Both firms have an interest in maintaining the status quo of their collusive agreement. Overt collusion is one device through which the monopoly outcome may be maintained, but that is illegal. One way for the firms to encourage each other not to cheat is to use a tit-for-tat strategy. In a tit-for-tat strategy a firm responds to cheating by cheating, and it responds to cooperative behavior by cooperating. As each firm learns that its rival will respond to cheating by cheating, and to cooperation by cooperating, cheating on agreements becomes less and less likely.
![Problem Problem](https://textarchive.ru/images/1226/2450555/239f2f71.png)
Still another way firms may seek to force rivals to behave cooperatively rather than competitively is to use a trigger strategy, in which a firm makes clear that it is willing and able to respond to cheating by permanently revoking an agreement. A firm might, for example, make a credible threat to cut prices down to the level of average total cost—and leave them there—in response to any price-cutting by a rival. A trigger strategy is calculated to impose huge costs on any firm that cheats—and on the firm that threatens to invoke the trigger.

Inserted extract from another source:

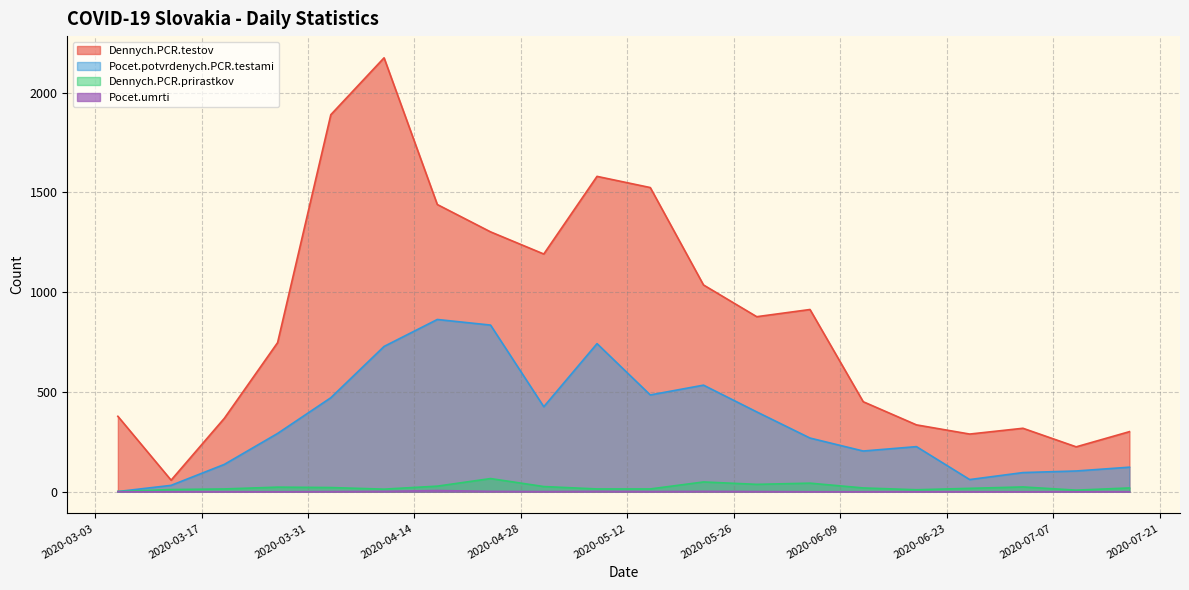

How many lines are shown in the chart?

4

A firm might threaten to invoke a trigger in hopes that the threat will forestall any cheating by its rivals.
Game Theory Problem With 100 Couples And Cheating Couples
Game theory has proved to be an enormously fruitful approach to the analysis of a wide range of problems. Corporations use it to map out strategies and to anticipate rivals’ responses. Governments use it in developing foreign-policy strategies. Military leaders play war games on computers using the basic ideas of game theory. Any situation in which rivals make strategic choices to which competitors will respond can be assessed using game theory analysis.

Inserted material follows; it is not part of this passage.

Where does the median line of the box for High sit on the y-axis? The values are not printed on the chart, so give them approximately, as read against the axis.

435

One rather chilly application of game theory analysis can be found in the period of the Cold War when the United States and the former Soviet Union maintained a nuclear weapons policy that was described by the acronym MAD, which stood for mutually assured destruction. Both countries had enough nuclear weapons to destroy the other several times over, and each threatened to launch sufficient nuclear weapons to destroy the other country if the other country launched a nuclear attack against it or any of its allies. On its face, the MAD doctrine seems, well, mad. It was, after all, a commitment by each nation to respond to any nuclear attack with a counterattack that many scientists expected would end human life on earth. As crazy as it seemed, however, it worked. For 40 years, the two nations did not go to war. While the collapse of the Soviet Union in 1991 ended the need for a MAD doctrine, during the time that the two countries were rivals, MAD was a very effective trigger indeed.
Of course, the ending of the Cold War has not produced the ending of a nuclear threat. Several nations now have nuclear weapons. The threat that Iran will introduce nuclear weapons, given its stated commitment to destroy the state of Israel, suggests that the possibility of nuclear war still haunts the world community.
Self Check: Game Theory
Answer the question(s) below to see how well you understand the topics covered in the previous section. This short quiz does not count toward your grade in the class, and you can retake it an unlimited number of times.
Game Theory Problem With 100 Couples And Cheating Stories
You’ll have more success on the Self Check if you’ve completed the two Readings in this section.
Use this quiz to check your understanding and decide whether to (1) study the previous section further or (2) move on to the next section.